August 31, 2000

Bernice Indoors (Boston, Massachusetts)

My second day of work with Bernice began at five in the morning, which marked the beginning of the commute into Boston proper, though I didn't actually meet up with her until ten o'clock.
4"x5" film
After a second light breakfast, and some chatting about the previous day's work, we got things underway. I had hoped to do some indoor work with Bernice, and one look at her apartment told me where we'd work - a comfortable white couch in her living room was perfect.

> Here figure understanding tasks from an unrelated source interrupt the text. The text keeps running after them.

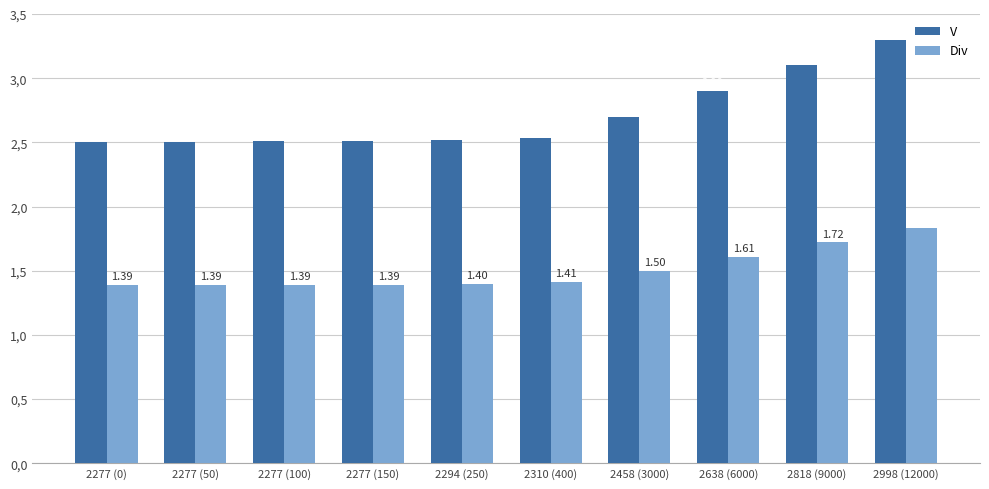

What are all the series names shown in the legend?

V, Div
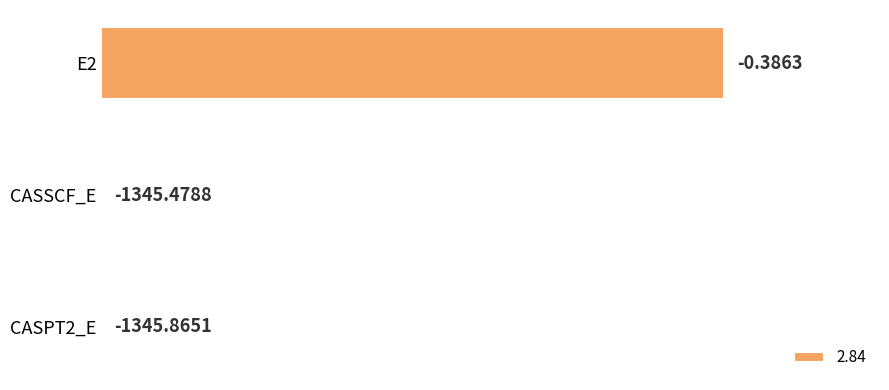

Which category has the highest value across all series?

E2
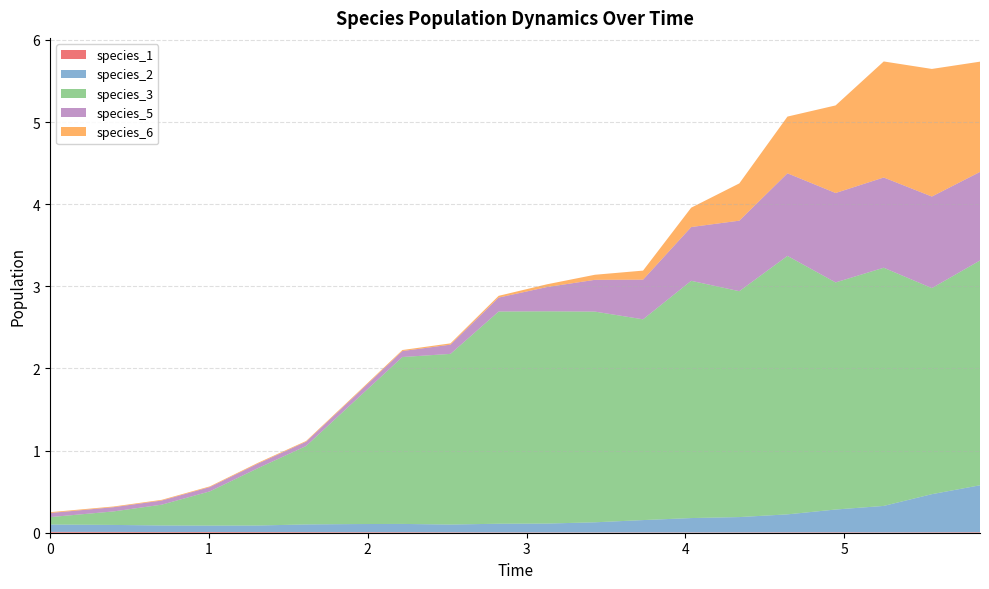

Reading left to right, extract all data points from this chart.

species_1: 0=0.0	1=0.0	2=0.0	3=0.0	4=0.0	5=0.0	6=0.0	7=0.0	8=0.0	9=0.0	10=0.0	11=0.0	12=0.0	13=0.0	14=0.0	15=0.0	16=0.0	17=0.0	18=0.0	19=0.0
species_2: 0=0.1	1=0.1	2=0.1	3=0.1	4=0.1	5=0.1	6=0.1	7=0.1	8=0.1	9=0.1	10=0.1	11=0.1	12=0.2	13=0.2	14=0.2	15=0.2	16=0.3	17=0.3	18=0.5	19=0.6
species_3: 0=0.1	1=0.2	2=0.3	3=0.4	4=0.7	5=1.0	6=1.5	7=2.0	8=2.1	9=2.6	10=2.6	11=2.6	12=2.4	13=2.9	14=2.8	15=3.1	16=2.8	17=2.9	18=2.5	19=2.7
species_5: 0=0.1	1=0.1	2=0.1	3=0.1	4=0.1	5=0.1	6=0.1	7=0.1	8=0.1	9=0.2	10=0.3	11=0.4	12=0.5	13=0.7	14=0.9	15=1.0	16=1.1	17=1.1	18=1.1	19=1.1
species_6: 0=0.0	1=0.0	2=0.0	3=0.0	4=0.0	5=0.0	6=0.0	7=0.0	8=0.0	9=0.0	10=0.0	11=0.1	12=0.1	13=0.2	14=0.5	15=0.7	16=1.1	17=1.4	18=1.6	19=1.3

Lit by a large set of windows, the light on the couch was soft and wonderfully descriptive, giving some beautiful highlights, and nice, flowing shadows. The posing consisted of asking Bernice to "get comfortable" and then exploring the possibilities. One of the strengths of the couch in her living room was it was perfect for lounging about, with large pillows at both ends. Too often in the studio I ask models to get comfortable on hard floors with only a pillow or two - it was nice to ask for something that for once was a reasonable expectation.
4"x5" film
The soft light, combined with Bernice's comfort with modeling, lead to a very strong sequence of images. We worked fairly quickly, moving between poses and perspectives fluidly. I focused on the complementary relationship between the lines and shadows on the couch and those of Bernice's body. I also worked more than usual with limited depth of field. I've been using this technique in the studio recently, but applying it with natural light was unusual for me. The results were very pleasing, with the sharply focused portions pulling the eye to one portion, and the elegantly out-of-focus areas seducing it elsewhere. The combination of the two makes for a very complex visual plane.
4"x5" film
The couch session was a good start to the day. Its pace was totally natural, with Bernice changing poses when she became stiff, and I asking for something different when I'd run out of possibilities. The light, combined with the setting and model, all added up to a perfect combination. The work only came to a close when Bernice and I agreed we'd exhausted the possibilities of the space. We were both eager to get on the road to the spaces we'd planned to work with later in the day, so after a good hour of working with the possibilities on the couch, we packed up the cameras and headed off to New Hampshire.